» **Selected excerpt**:
....

My coffee is brewing, I am walking my dog in the 20 degree frigidness and my praise begins.
This is the start once again of Noels big adventure. Thank G-d! As I am walking I am talking and praising His Holy name. I do not start off with request or petitions, but just praise and thanksgiving. What a beautiful beginning to a day that is full of surprises.
You would think however, that how in the world could you get ready for "surprises"; it already sounds repetitive and mundane, the same routine. Where is the adventure, the mystery? How could this be exciting?
Let me just start off with what I know; I know that there is a god, The G-d! I also know that this G-d has breathed everything into existence and anything that is is only because of G-d. I know that this G-d is still ever present in this world and is active. I know that there is a verifiable Savior, Jesus Messiah, who once walked this earth, was crucified and buried and rose again. I know that this Jesus took this man who has been alive now for almost 42 years and made me alive through a wonderful faith in his work.
You see, just that in itself is an adventure. To know that G-d is active in this world and to be able to wake for one more day, which could be my last, and praise Him for all His work is FANTASTIC!!
With what I know of this revelation, I enter my routine with expectations of my work schedule and regular life, but I know that there are encounters along the way. I do not know what encounters, I don't know with whom the encounters will be with. My thinking in all this is not searching for G-ds purpose for my life, but rather that I am G-ds child and I will do whatever is before me with purpose.
This is the adventure! To have my eyes opened, a heart directed towards Jesus, and hands and feet to be used for the reasons of heavens mandate. My adventure begins each day with the still loud command of Jesus to his disciples, of which I am also, to "come, follow me". How awesome is this?!! As a matter of fact, I am going to clean all eight of the bathrooms at my church this morning. Who knows what could happen along the way, or who I'll meet or be able to talk to. I will come home and be entertained by four completely different individual children who call me dad. I will also be able to hug the woman who is carrying our fifth child; AWESOME!
I used to think that my life should be full of craziness, stunts and whatever might be full of energy and creating an adrenaline rush, but the truth is, that there is no greater rush than to serve and be used in revealed ways of the masters footsteps in whom I follow.
If we just seek to do whatever it is that G-d has said to do,and by the way this is not hard, G-d already tells us what to do;"..do justice, love mercy and walk humbly with your G-d.", we just have to step forward and be willing and G-d will open the door to the adventure of a life time.
May we all journey together in the grace and mercy of an adventurous G-d. Amen!

....

» **Record excerpts**:
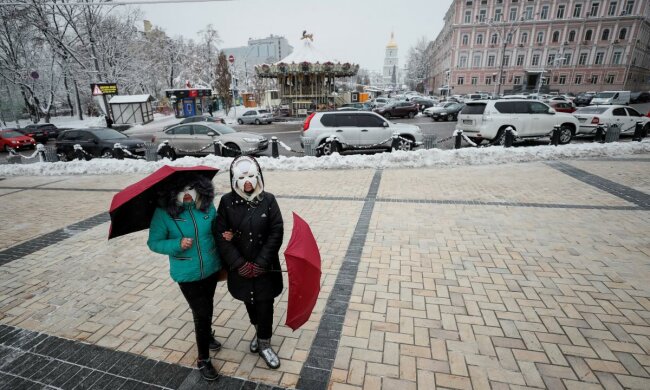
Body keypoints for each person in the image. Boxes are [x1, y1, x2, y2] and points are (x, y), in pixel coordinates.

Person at [147, 173, 231, 381]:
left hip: (211, 268)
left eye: (190, 189)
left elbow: (216, 230)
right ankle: (203, 359)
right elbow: (154, 242)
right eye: (181, 190)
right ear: (172, 193)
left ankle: (207, 334)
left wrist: (226, 234)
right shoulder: (163, 213)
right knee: (202, 312)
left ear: (199, 189)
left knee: (207, 305)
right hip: (186, 273)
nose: (186, 195)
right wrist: (176, 244)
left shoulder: (206, 207)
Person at [215, 156, 284, 369]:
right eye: (242, 177)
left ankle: (264, 343)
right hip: (241, 268)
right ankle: (257, 330)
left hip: (265, 267)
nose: (247, 181)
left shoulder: (269, 200)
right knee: (249, 301)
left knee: (265, 303)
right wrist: (238, 263)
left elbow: (276, 231)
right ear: (234, 179)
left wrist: (262, 262)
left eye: (252, 176)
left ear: (259, 177)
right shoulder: (227, 202)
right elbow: (220, 233)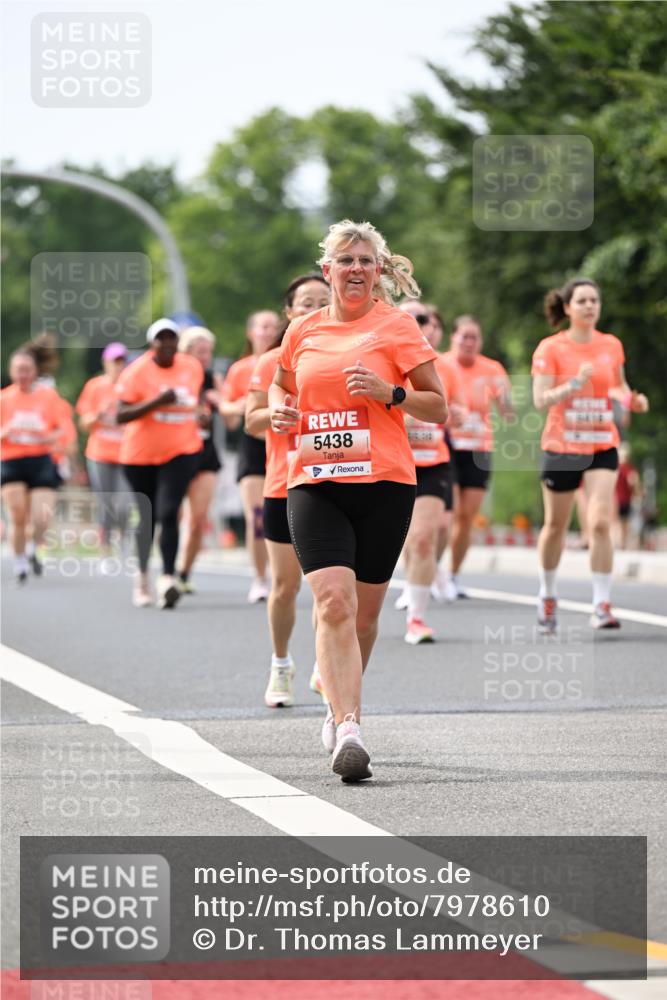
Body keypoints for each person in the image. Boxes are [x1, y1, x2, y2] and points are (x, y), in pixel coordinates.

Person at [269, 219, 446, 781]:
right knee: (334, 604)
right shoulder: (303, 330)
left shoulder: (396, 327)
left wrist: (390, 393)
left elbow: (438, 406)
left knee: (364, 618)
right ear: (328, 270)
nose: (356, 269)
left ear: (378, 272)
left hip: (385, 483)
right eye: (345, 260)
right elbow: (281, 383)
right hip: (315, 482)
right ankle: (350, 727)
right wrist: (279, 408)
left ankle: (334, 700)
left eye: (366, 260)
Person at [532, 278, 649, 631]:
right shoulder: (551, 348)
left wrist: (632, 400)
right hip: (562, 446)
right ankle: (548, 595)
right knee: (555, 526)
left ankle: (601, 604)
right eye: (582, 300)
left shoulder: (611, 345)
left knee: (600, 522)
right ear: (567, 308)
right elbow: (539, 400)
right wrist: (572, 385)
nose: (589, 306)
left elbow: (619, 385)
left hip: (601, 443)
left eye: (594, 300)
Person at [246, 275, 331, 706]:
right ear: (289, 312)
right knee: (285, 585)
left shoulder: (347, 352)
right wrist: (276, 414)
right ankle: (281, 663)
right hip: (284, 482)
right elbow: (250, 420)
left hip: (332, 480)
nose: (314, 309)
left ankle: (323, 664)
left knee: (327, 585)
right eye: (305, 303)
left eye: (323, 301)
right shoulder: (272, 361)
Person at [116, 319, 203, 609]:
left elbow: (194, 400)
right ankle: (141, 578)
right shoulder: (136, 371)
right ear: (151, 343)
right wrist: (157, 401)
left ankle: (167, 577)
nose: (167, 344)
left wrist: (201, 412)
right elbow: (121, 414)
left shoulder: (191, 367)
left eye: (171, 339)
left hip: (181, 450)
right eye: (160, 339)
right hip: (139, 455)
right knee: (147, 515)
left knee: (169, 511)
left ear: (178, 342)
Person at [394, 300, 465, 643]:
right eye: (408, 317)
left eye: (422, 318)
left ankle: (417, 618)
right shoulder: (378, 358)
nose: (417, 323)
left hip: (432, 462)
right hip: (388, 461)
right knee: (397, 540)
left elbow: (450, 408)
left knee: (424, 536)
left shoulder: (442, 366)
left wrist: (458, 415)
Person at [440, 316, 513, 597]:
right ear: (453, 338)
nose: (469, 343)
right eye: (464, 337)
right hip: (446, 447)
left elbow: (508, 414)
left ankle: (453, 575)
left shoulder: (492, 368)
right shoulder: (441, 364)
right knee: (450, 513)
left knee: (466, 518)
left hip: (479, 449)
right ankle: (432, 572)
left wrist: (505, 398)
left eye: (474, 338)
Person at [220, 310, 280, 604]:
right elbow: (227, 412)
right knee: (257, 516)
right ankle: (259, 578)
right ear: (251, 333)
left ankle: (285, 573)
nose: (268, 332)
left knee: (285, 515)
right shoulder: (241, 369)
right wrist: (242, 406)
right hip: (253, 447)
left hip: (283, 444)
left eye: (273, 327)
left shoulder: (287, 358)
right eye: (262, 327)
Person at [1, 350, 69, 584]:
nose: (23, 375)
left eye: (27, 370)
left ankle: (33, 546)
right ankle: (20, 562)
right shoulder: (4, 399)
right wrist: (6, 432)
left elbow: (62, 429)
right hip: (11, 460)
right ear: (11, 372)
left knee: (41, 517)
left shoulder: (48, 398)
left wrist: (49, 436)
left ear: (35, 372)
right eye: (19, 370)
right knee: (17, 514)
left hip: (41, 460)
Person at [75, 342, 131, 571]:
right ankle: (105, 549)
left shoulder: (132, 386)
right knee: (106, 503)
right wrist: (100, 413)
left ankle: (124, 543)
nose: (119, 366)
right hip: (100, 454)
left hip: (127, 454)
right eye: (114, 361)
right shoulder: (95, 386)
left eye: (122, 361)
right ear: (105, 363)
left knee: (126, 504)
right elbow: (83, 423)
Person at [175, 326, 223, 593]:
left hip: (204, 453)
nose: (205, 356)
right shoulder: (175, 378)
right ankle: (168, 568)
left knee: (197, 519)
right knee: (172, 514)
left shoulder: (211, 380)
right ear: (186, 351)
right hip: (175, 452)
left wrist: (223, 402)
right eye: (200, 351)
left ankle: (183, 572)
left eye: (209, 352)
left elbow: (229, 418)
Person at [614, 443, 641, 550]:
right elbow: (633, 481)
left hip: (617, 499)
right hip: (624, 500)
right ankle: (622, 543)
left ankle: (619, 543)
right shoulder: (629, 468)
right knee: (624, 522)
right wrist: (637, 493)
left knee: (618, 522)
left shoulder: (616, 467)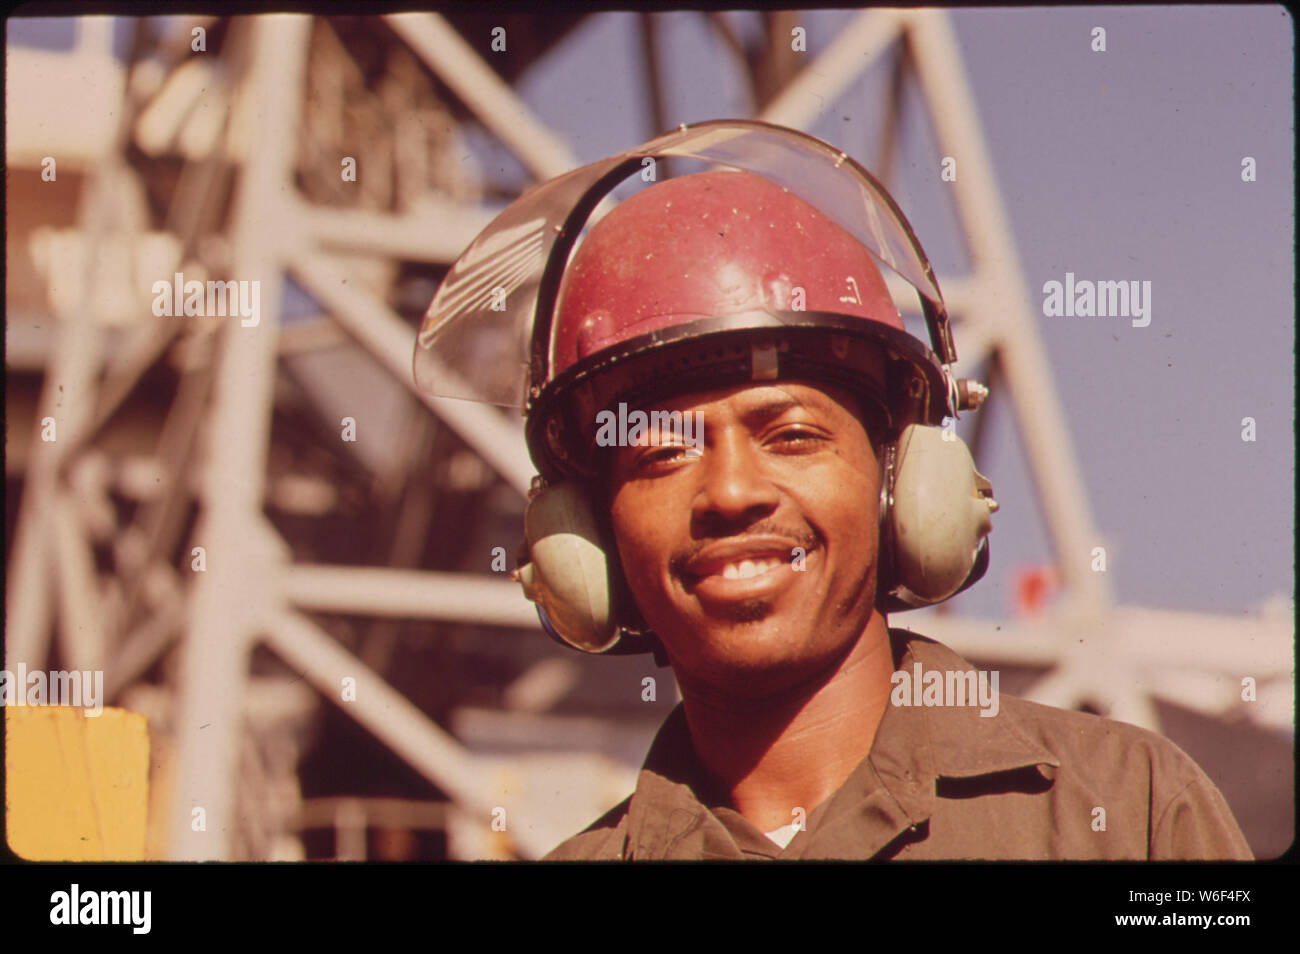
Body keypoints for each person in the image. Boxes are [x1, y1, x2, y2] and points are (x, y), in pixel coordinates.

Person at [414, 120, 1252, 861]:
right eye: (661, 455)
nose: (732, 492)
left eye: (791, 435)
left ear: (905, 485)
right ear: (590, 539)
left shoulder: (1126, 815)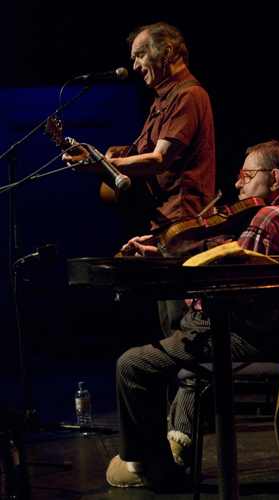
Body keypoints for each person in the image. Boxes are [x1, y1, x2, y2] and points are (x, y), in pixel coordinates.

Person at [105, 140, 279, 490]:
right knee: (187, 363)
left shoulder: (267, 218)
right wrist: (164, 255)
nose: (238, 184)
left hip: (241, 336)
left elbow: (234, 291)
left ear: (274, 178)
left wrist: (182, 286)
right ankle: (172, 444)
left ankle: (150, 466)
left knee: (132, 363)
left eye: (245, 175)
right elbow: (226, 251)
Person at [63, 21, 216, 336]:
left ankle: (195, 386)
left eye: (140, 55)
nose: (134, 66)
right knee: (169, 326)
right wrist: (100, 160)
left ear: (167, 51)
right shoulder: (162, 101)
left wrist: (101, 162)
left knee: (183, 331)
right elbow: (140, 158)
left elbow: (159, 159)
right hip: (163, 224)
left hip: (183, 226)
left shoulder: (188, 95)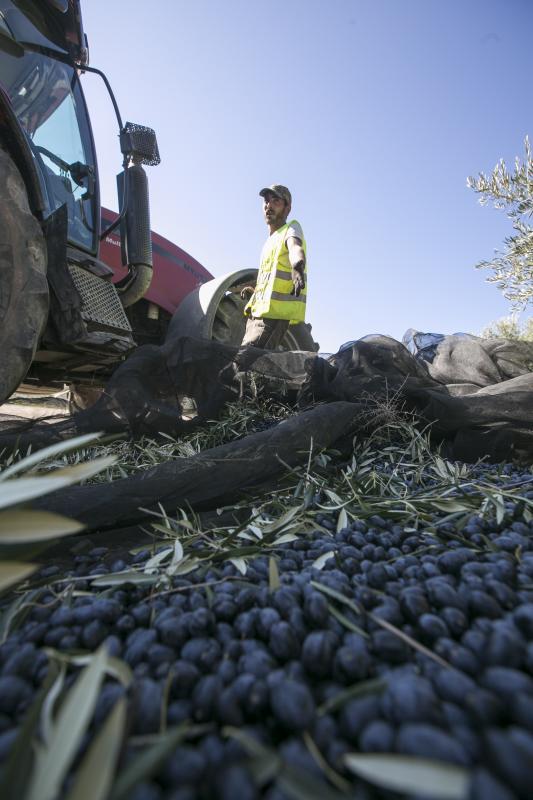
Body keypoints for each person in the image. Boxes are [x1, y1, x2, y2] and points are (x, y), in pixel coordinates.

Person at [236, 184, 307, 365]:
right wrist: (255, 293)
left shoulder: (291, 229)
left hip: (274, 317)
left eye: (276, 201)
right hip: (258, 315)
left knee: (245, 362)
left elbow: (295, 247)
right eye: (266, 201)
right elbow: (269, 280)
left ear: (287, 208)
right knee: (245, 364)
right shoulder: (270, 242)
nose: (269, 205)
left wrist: (297, 266)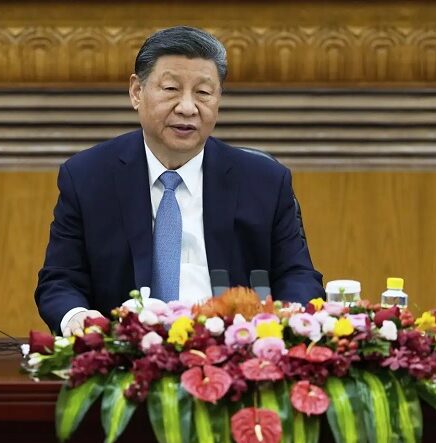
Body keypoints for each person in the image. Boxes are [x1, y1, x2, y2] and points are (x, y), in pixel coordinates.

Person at [35, 26, 324, 336]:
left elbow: (298, 276)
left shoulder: (264, 181)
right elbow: (60, 280)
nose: (187, 107)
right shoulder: (88, 176)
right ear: (137, 92)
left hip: (235, 349)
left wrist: (285, 324)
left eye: (203, 93)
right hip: (126, 351)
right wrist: (78, 317)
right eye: (171, 88)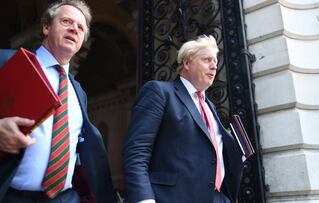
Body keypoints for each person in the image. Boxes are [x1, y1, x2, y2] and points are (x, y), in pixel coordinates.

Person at [0, 0, 117, 202]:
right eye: (66, 21)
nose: (74, 29)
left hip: (65, 198)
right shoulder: (6, 62)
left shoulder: (78, 92)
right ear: (46, 27)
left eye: (81, 28)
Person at [122, 35, 244, 203]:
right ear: (187, 63)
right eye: (207, 59)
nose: (214, 66)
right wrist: (144, 199)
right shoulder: (159, 92)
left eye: (215, 61)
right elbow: (137, 151)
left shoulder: (210, 106)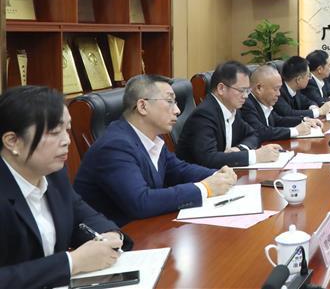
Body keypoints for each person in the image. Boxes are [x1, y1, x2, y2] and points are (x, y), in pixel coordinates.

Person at [0, 86, 126, 288]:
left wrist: (110, 236)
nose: (67, 141)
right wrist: (72, 263)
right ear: (12, 141)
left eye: (67, 129)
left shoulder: (54, 174)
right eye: (54, 132)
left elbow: (83, 216)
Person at [74, 75, 236, 226]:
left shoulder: (151, 139)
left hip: (146, 228)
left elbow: (179, 170)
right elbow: (141, 202)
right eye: (170, 101)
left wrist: (217, 175)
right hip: (115, 237)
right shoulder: (115, 146)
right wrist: (205, 188)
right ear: (143, 106)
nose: (177, 110)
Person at [176, 60, 281, 168]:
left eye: (247, 91)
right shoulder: (204, 115)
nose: (245, 96)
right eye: (241, 90)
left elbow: (254, 134)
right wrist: (255, 156)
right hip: (200, 176)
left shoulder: (232, 109)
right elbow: (208, 159)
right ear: (221, 88)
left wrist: (240, 148)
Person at [242, 65, 323, 142]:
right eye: (275, 89)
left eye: (279, 89)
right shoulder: (246, 104)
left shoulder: (263, 102)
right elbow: (260, 132)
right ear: (259, 88)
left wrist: (304, 120)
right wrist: (295, 131)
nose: (279, 94)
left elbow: (278, 120)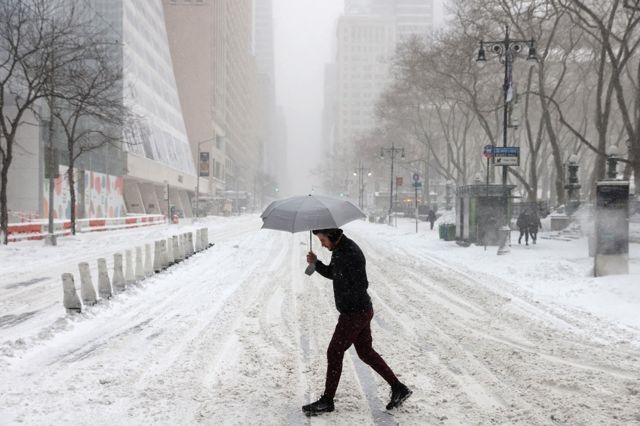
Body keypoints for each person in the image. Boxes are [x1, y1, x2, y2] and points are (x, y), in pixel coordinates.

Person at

....

» **What you have to do**:
Reproduce, word for word, the full devotional passage above about finding adventure in a daily routine.

» **Exercise response**:
My coffee is brewing, I am walking my dog in the 20 degree frigidness and my praise begins.
This is the start once again of Noels big adventure. Thank G-d! As I am walking I am talking and praising His Holy name. I do not start off with request or petitions, but just praise and thanksgiving. What a beautiful beginning to a day that is full of surprises.
You would think however, that how in the world could you get ready for "surprises"; it already sounds repetitive and mundane, the same routine. Where is the adventure, the mystery? How could this be exciting?
Let me just start off with what I know; I know that there is a god, The G-d! I also know that this G-d has breathed everything into existence and anything that is is only because of G-d. I know that this G-d is still ever present in this world and is active. I know that there is a verifiable Savior, Jesus Messiah, who once walked this earth, was crucified and buried and rose again. I know that this Jesus took this man who has been alive now for almost 42 years and made me alive through a wonderful faith in his work.
You see, just that in itself is an adventure. To know that G-d is active in this world and to be able to wake for one more day, which could be my last, and praise Him for all His work is FANTASTIC!!
With what I know of this revelation, I enter my routine with expectations of my work schedule and regular life, but I know that there are encounters along the way. I do not know what encounters, I don't know with whom the encounters will be with. My thinking in all this is not searching for G-ds purpose for my life, but rather that I am G-ds child and I will do whatever is before me with purpose.
This is the adventure! To have my eyes opened, a heart directed towards Jesus, and hands and feet to be used for the reasons of heavens mandate. My adventure begins each day with the still loud command of Jesus to his disciples, of which I am also, to "come, follow me". How awesome is this?!! As a matter of fact, I am going to clean all eight of the bathrooms at my church this morning. Who knows what could happen along the way, or who I'll meet or be able to talk to. I will come home and be entertained by four completely different individual children who call me dad. I will also be able to hug the woman who is carrying our fifth child; AWESOME!
I used to think that my life should be full of craziness, stunts and whatever might be full of energy and creating an adrenaline rush, but the truth is, that there is no greater rush than to serve and be used in revealed ways of the masters footsteps in whom I follow.
If we just seek to do whatever it is that G-d has said to do,and by the way this is not hard, G-d already tells us what to do;"..do justice, love mercy and walk humbly with your G-d.", we just have to step forward and be willing and G-d will open the door to the adventure of a life time.
May we all journey together in the grace and mercy of an adventurous G-d. Amen!